Moving comfortably around their open kitchen, they approach their food sensibly, as most good cooks did in the days before television chefs and recipe encyclopedias: having brought home a variety of fresh, good, seasonal, compatible raw materials—morels, broad beans, fingerling potatoes, salad greens, Spanish frying peppers, rhubarb—they set everything out on the kitchen shelf and figure out what to do with it (the lamb is already roasting slowly, with small white onions and sprigs of thyme and rosemary).

"What do you think?" asks Randolph. "The morels with the potatoes or with the broad beans?" "Broad beans," answers Anita. "We can toss some bacon with the fingerlings." And the rhubarb? "We'll just bake it with lots of sugar," Anita suggests. "Maybe some orange zest, too." They set to work, with a casual, improvisational attitude. Kit and Anne shell broad beans on the bare, handsome, well-worn dining-room table. Randolph cuts up some bacon and starts it gently sizzling in a pan. Anita washes and dries an immense pile of tiny salad leaves. Randolph busies himself in one corner of the kitchen for a few minutes, then turns around with a platter of little scraps of toast topped with chutney and melted lancashire cheese—a snack while lunch is cooking. Then he opens a bottle of bandol rouge and turns to the pimientos de Padron, which he is going to fry quickly in olive oil.
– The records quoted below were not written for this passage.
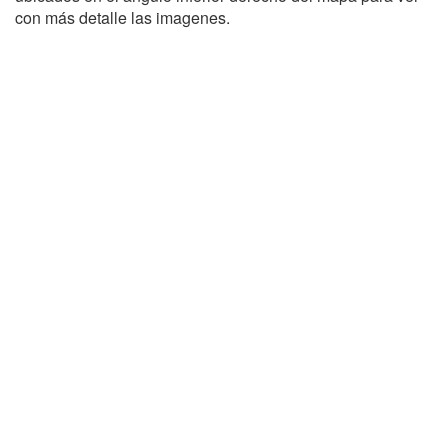
con más detalle las imagenes.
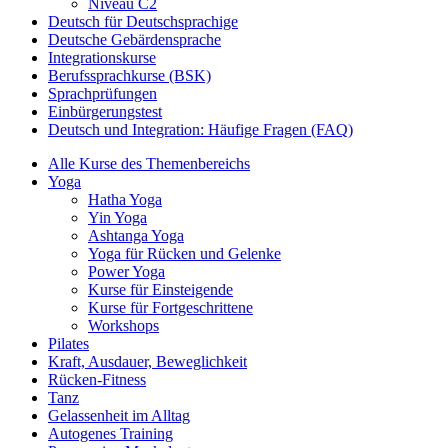
Niveau C2
Deutsch für Deutschsprachige
Deutsche Gebärdensprache
Integrationskurse
Berufssprachkurse (BSK)
Sprachprüfungen
Einbürgerungstest
Deutsch und Integration: Häufige Fragen (FAQ)
Alle Kurse des Themenbereichs
Yoga
Hatha Yoga
Yin Yoga
Ashtanga Yoga
Yoga für Rücken und Gelenke
Power Yoga
Kurse für Einsteigende
Kurse für Fortgeschrittene
Workshops
Pilates
Kraft, Ausdauer, Beweglichkeit
Rücken-Fitness
Tanz
Gelassenheit im Alltag
Autogenes Training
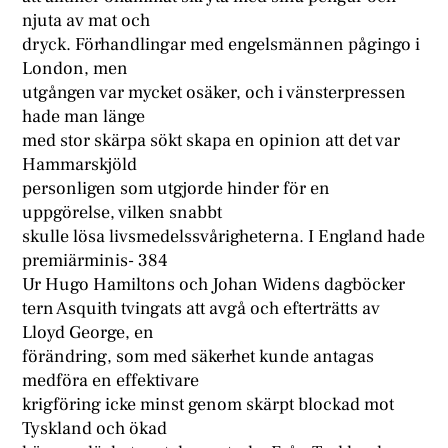
njuta av mat och
dryck. Förhandlingar med engelsmännen pågingo i
London, men
utgången var mycket osäker, och i vänsterpressen
hade man länge
med stor skärpa sökt skapa en opinion att det var
Hammarskjöld
personligen som utgjorde hinder för en
uppgörelse, vilken snabbt
skulle lösa livsmedelssvårigheterna. I England hade
premiärminis- 384
Ur Hugo Hamiltons och Johan Widens dagböcker
tern Asquith tvingats att avgå och efterträtts av
Lloyd George, en
förändring, som med säkerhet kunde antagas
medföra en effektivare
krigföring icke minst genom skärpt blockad mot
Tyskland och ökad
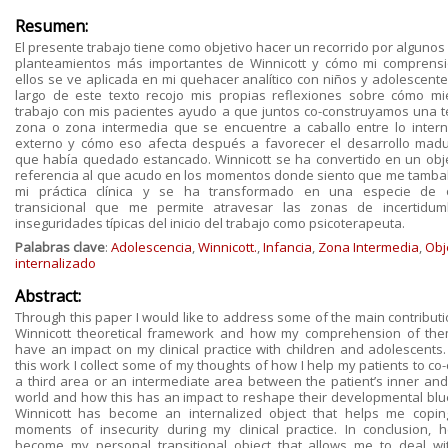
Resumen:
El presente trabajo tiene como objetivo hacer un recorrido por algunos
planteamientos más importantes de Winnicott y cómo mi comprens
ellos se ve aplicada en mi quehacer analítico con niños y adolescentes
largo de este texto recojo mis propias reflexiones sobre cómo mi
trabajo con mis pacientes ayudo a que juntos co-construyamos una t
zona o zona intermedia que se encuentre a caballo entre lo intern
externo y cómo eso afecta después a favorecer el desarrollo madu
que había quedado estancado. Winnicott se ha convertido en un obj
referencia al que acudo en los momentos donde siento que me tamba
mi práctica clínica y se ha transformado en una especie de 
transicional que me permite atravesar las zonas de incertidu
inseguridades típicas del inicio del trabajo como psicoterapeuta.
Palabras clave
:
Adolescencia
,
Winnicott.
,
Infancia
,
Zona Intermedia
,
Obj
internalizado
Abstract:
Through this paper I would like to address some of the main contributi
Winnicott theoretical framework and how my comprehension of th
have an impact on my clinical practice with children and adolescents.
this work I collect some of my thoughts of how I help my patients to co
a third area or an intermediate area between the patient’s inner and
world and how this has an impact to reshape their developmental blue
Winnicott has become an internalized object that helps me copin
moments of insecurity during my clinical practice. In conclusion, 
become my personal transitional object that allows me to deal wi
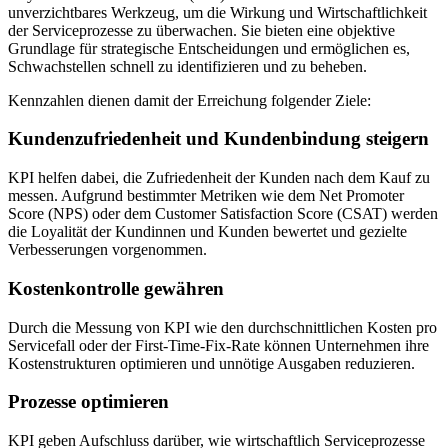
unverzichtbares Werkzeug, um die Wirkung und Wirtschaftlichkeit
der Serviceprozesse zu überwachen. Sie bieten eine objektive
Grundlage für strategische Entscheidungen und ermöglichen es,
Schwachstellen schnell zu identifizieren und zu beheben.
Kennzahlen dienen damit der Erreichung folgender Ziele:
Kundenzufriedenheit und Kundenbindung steigern
KPI helfen dabei, die Zufriedenheit der Kunden nach dem Kauf zu
messen. Aufgrund bestimmter Metriken wie dem Net Promoter
Score (NPS) oder dem Customer Satisfaction Score (CSAT) werden
die Loyalität der Kundinnen und Kunden bewertet und gezielte
Verbesserungen vorgenommen.
Kostenkontrolle gewähren
Durch die Messung von KPI wie den durchschnittlichen Kosten pro
Servicefall oder der First-Time-Fix-Rate können Unternehmen ihre
Kostenstrukturen optimieren und unnötige Ausgaben reduzieren.
Prozesse optimieren
KPI geben Aufschluss darüber, wie wirtschaftlich Serviceprozesse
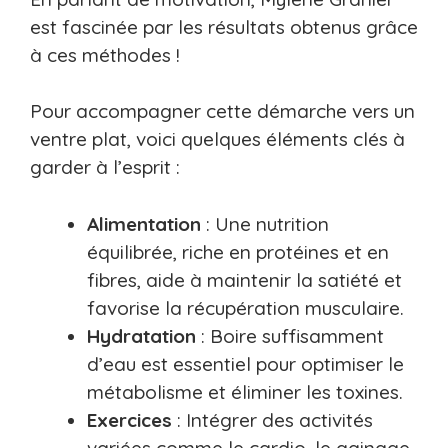
est fascinée par les résultats obtenus grâce
à ces méthodes !
Pour accompagner cette démarche vers un
ventre plat, voici quelques éléments clés à
garder à l’esprit :
Alimentation
: Une nutrition
équilibrée, riche en protéines et en
fibres, aide à maintenir la satiété et
favorise la récupération musculaire.
Hydratation
: Boire suffisamment
d’eau est essentiel pour optimiser le
métabolisme et éliminer les toxines.
Exercices
: Intégrer des activités
variées comme le cardio, le gainage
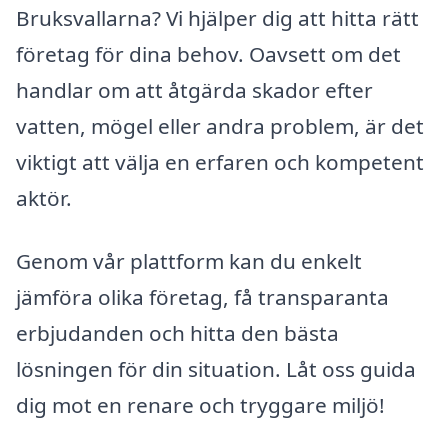
Bruksvallarna? Vi hjälper dig att hitta rätt
företag för dina behov. Oavsett om det
handlar om att åtgärda skador efter
vatten, mögel eller andra problem, är det
viktigt att välja en erfaren och kompetent
aktör.
Genom vår plattform kan du enkelt
jämföra olika företag, få transparanta
erbjudanden och hitta den bästa
lösningen för din situation. Låt oss guida
dig mot en renare och tryggare miljö!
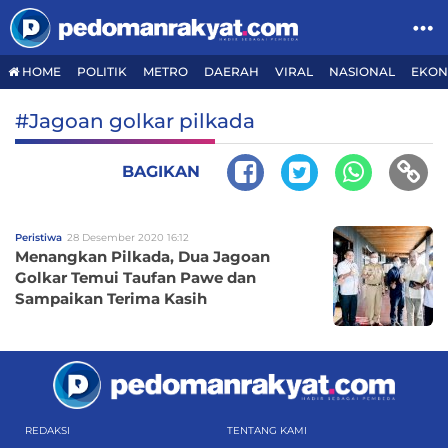
HOME
POLITIK
METRO
DAERAH
VIRAL
NASIONAL
EKON
#Jagoan golkar pilkada
BAGIKAN
Peristiwa
28 Desember 2020 16:12
Menangkan Pilkada, Dua Jagoan
Golkar Temui Taufan Pawe dan
Sampaikan Terima Kasih
REDAKSI
TENTANG KAMI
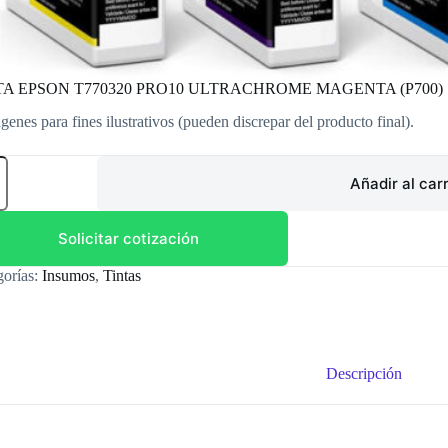
TA EPSON T770320 PRO10 ULTRACHROME MAGENTA (P700)
genes para fines ilustrativos (pueden discrepar del producto final).
TA
ON
Añadir al carr
320
10
RACHROME
Solicitar cotización
ENTA
0)
gorías:
Insumos
,
Tintas
dad
Descripción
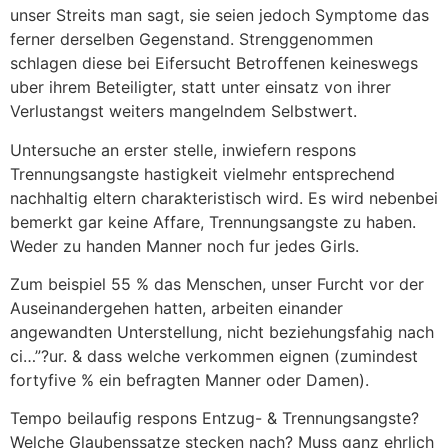
unser Streits man sagt, sie seien jedoch Symptome das
ferner derselben Gegenstand. Strenggenommen
schlagen diese bei Eifersucht Betroffenen keineswegs
uber ihrem Beteiligter, statt unter einsatz von ihrer
Verlustangst weiters mangelndem Selbstwert.
Untersuche an erster stelle, inwiefern respons
Trennungsangste hastigkeit vielmehr entsprechend
nachhaltig eltern charakteristisch wird. Es wird nebenbei
bemerkt gar keine Affare, Trennungsangste zu haben.
Weder zu handen Manner noch fur jedes Girls.
Zum beispiel 55 % das Menschen, unser Furcht vor der
Auseinandergehen hatten, arbeiten einander
angewandten Unterstellung, nicht beziehungsfahig nach
ci…”?ur. & dass welche verkommen eignen (zumindest
fortyfive % ein befragten Manner oder Damen).
Tempo beilaufig respons Entzug- & Trennungsangste?
Welche Glaubenssatze stecken nach? Muss ganz ehrlich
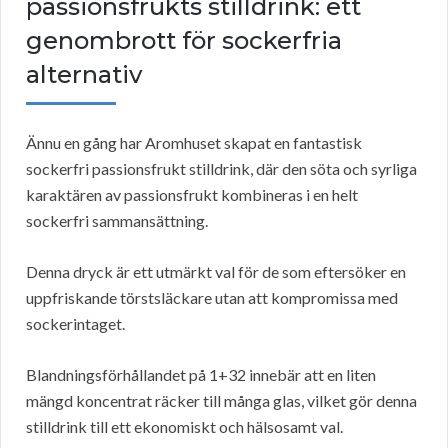
passionsfrukts stilldrink: ett
genombrott för sockerfria
alternativ
Ännu en gång har Aromhuset skapat en fantastisk
sockerfri passionsfrukt stilldrink, där den söta och syrliga
karaktären av passionsfrukt kombineras i en helt
sockerfri sammansättning.
Denna dryck är ett utmärkt val för de som eftersöker en
uppfriskande törstsläckare utan att kompromissa med
sockerintaget.
Blandningsförhållandet på 1+32 innebär att en liten
mängd koncentrat räcker till många glas, vilket gör denna
stilldrink till ett ekonomiskt och hälsosamt val.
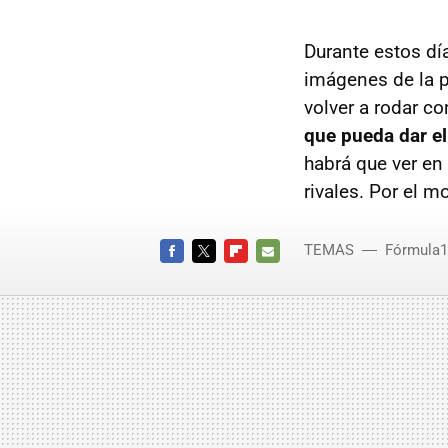
Durante estos dí
imágenes de la 
volver a rodar c
que pueda dar el s
habrá que ver en
rivales. Por el 
TEMAS
Fórmula1
FACEBOOK
TWITTER
FLIPBOARD
E-
MAIL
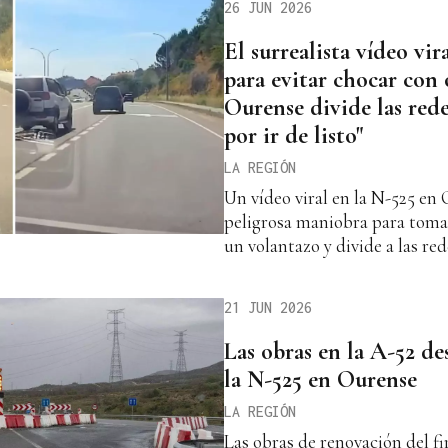
26 JUN 2026
El surrealista vídeo vi
para evitar chocar con
Ourense divide las rede
por ir de listo"
LA REGIÓN
Un vídeo viral en la N-525 e
peligrosa maniobra para tomar
un volantazo y divide a las red
21 JUN 2026
Las obras en la A-52 des
la N-525 en Ourense
LA REGIÓN
Las obras de renovación del f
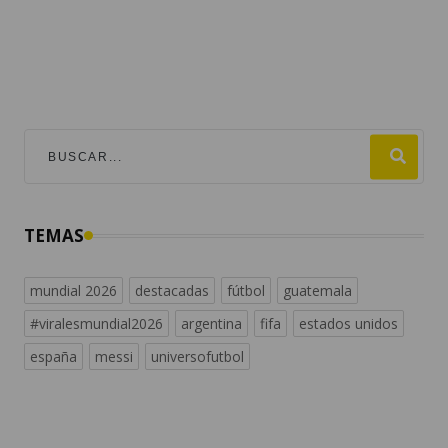
TEMAS
mundial 2026
destacadas
fútbol
guatemala
#viralesmundial2026
argentina
fifa
estados unidos
españa
messi
universofutbol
Lunch is served. The chairs and plates and glasses don't quite match, but everything is in harmony. Bright gray light streams in through the very high bay windows. Wine flows. Talk flows. The lamb is dense, like venison, and full of flavor, meaty and sweet. The fried peppers are a spicy lot. The potatoes and bacon taste earthy and slightly smoky. The morels and broad beans taste like spring. The table honors the market.